▸ **What is needed**: Rewrite the records starting with the line with "What is the largest slice in the pie chart?" and going on through the line with "Reading left to", changing "series" to "data sets" and keeping everything else unchanged. Give only those lines, and leave out the pictures.

══════

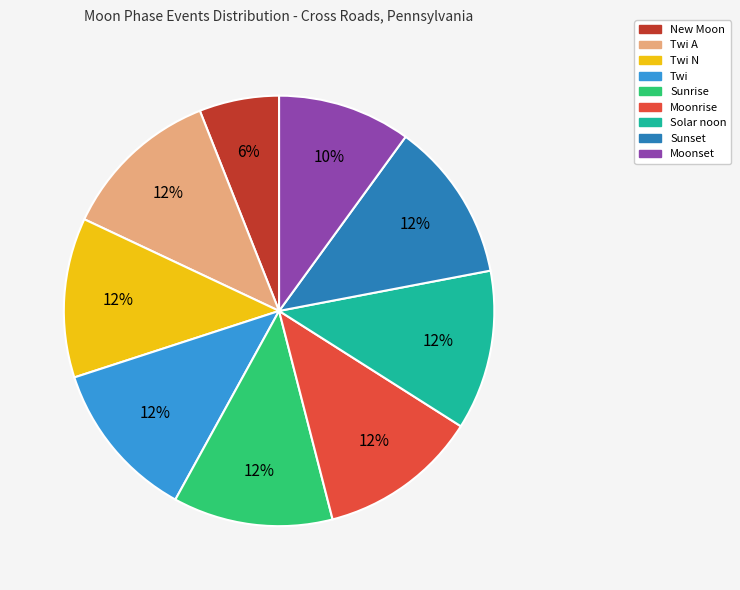

How many slices are in this pie chart?

9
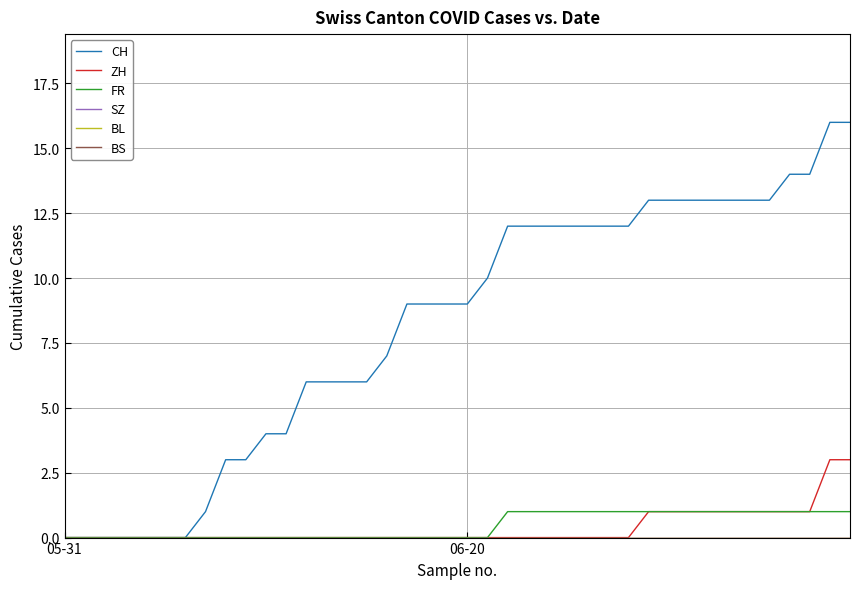

True or false: FR and BS intersect in this chart.

False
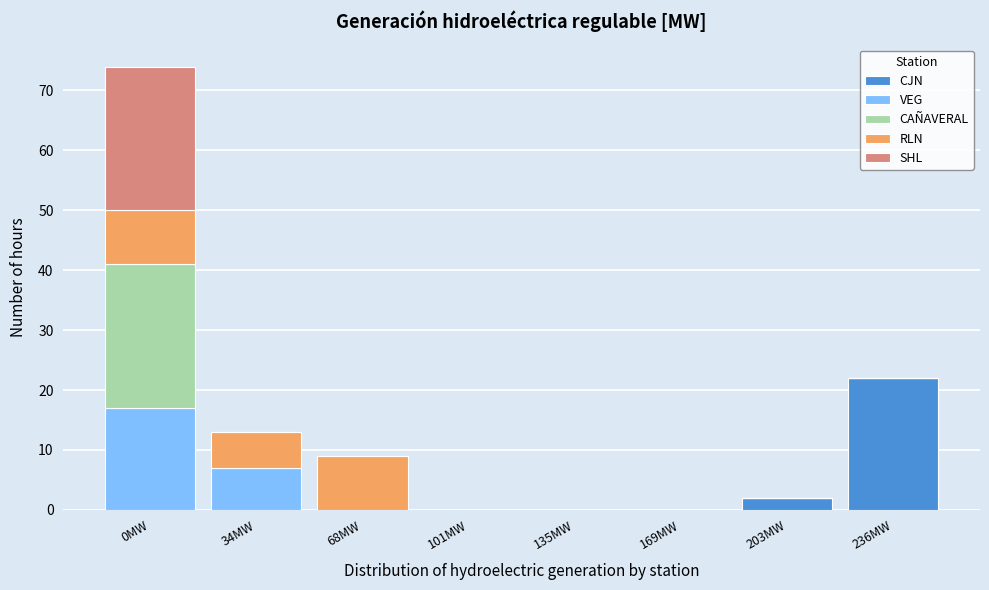

At which category is the sum across all series the highest?

0MW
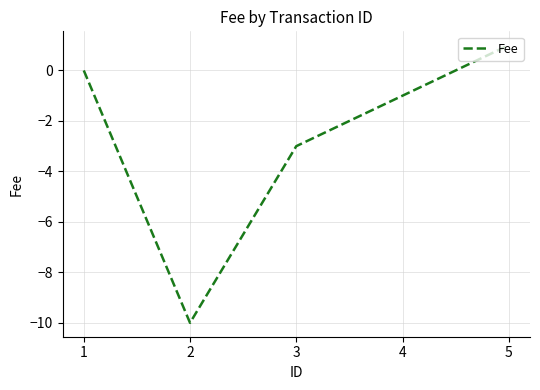

True or false: the data shows -10 at 2.

True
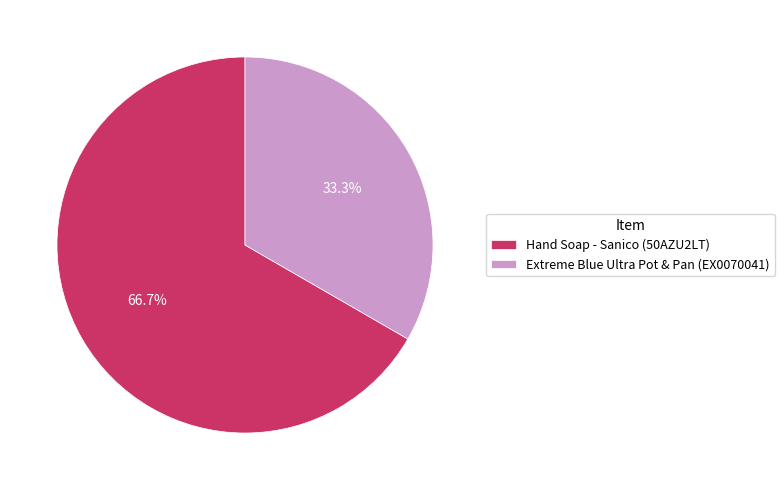

What is the largest slice in the pie chart?

Hand Soap - Sanico (50AZU2LT)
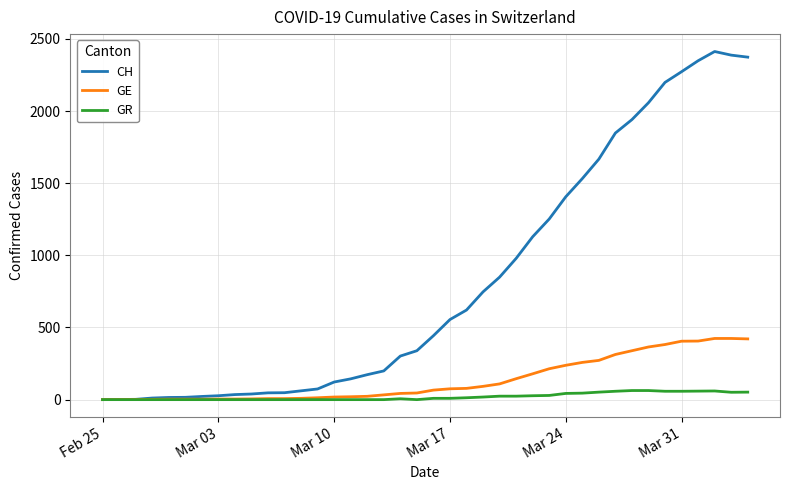

Rank the series by their maximum value, from highest to lowest.

CH, GE, GR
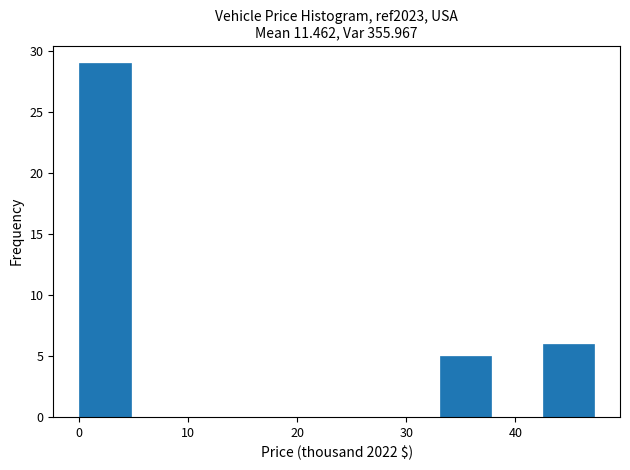

Reading left to right, list every bar in this chart as the range it spans on the x-axis followed by its height. Neither the bar edges nor the heights are printed on the chart, so give them approximately, as read against the axes.

0 to 5: 29
5 to 9: 0
9 to 14: 0
14 to 19: 0
19 to 24: 0
24 to 28: 0
28 to 33: 0
33 to 38: 5
38 to 43: 0
43 to 47: 6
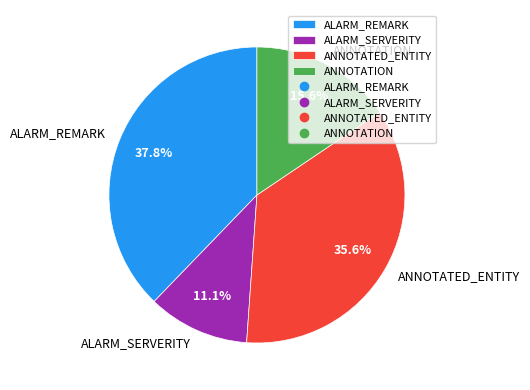

What is the ratio of the value at ALARM_REMARK to the value at ALARM_SERVERITY?

3.4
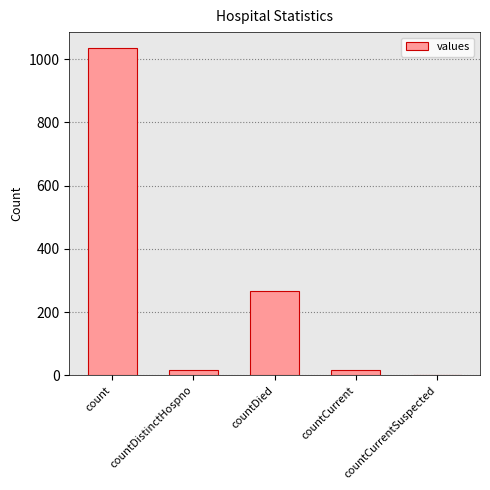

Where is the data nearest to the value 517?

countDied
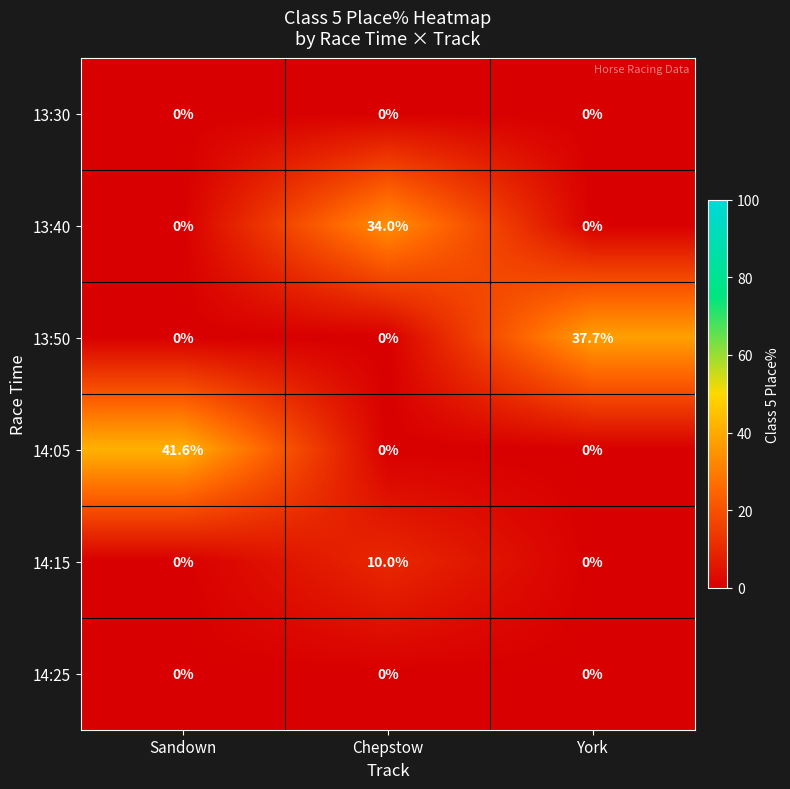

True or false: 13:40 has a value of 15.6 at York.

False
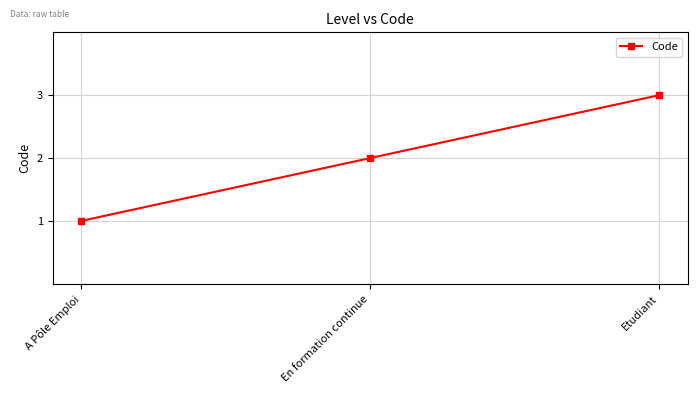

Reading right to left, what are all the values shown in this chart?

3	2	1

══════

▸ **Result of the exercise**:
What is the largest slice in the pie chart?

Hand Soap - Sanico (50AZU2LT)

Rank the data sets by their maximum value, from highest to lowest.

CH, GE, GR

Reading left to right, list every bar in this chart as the range it spans on the x-axis followed by its height. Neither the bar edges nor the heights are printed on the chart, so give them approximately, as read against the axes.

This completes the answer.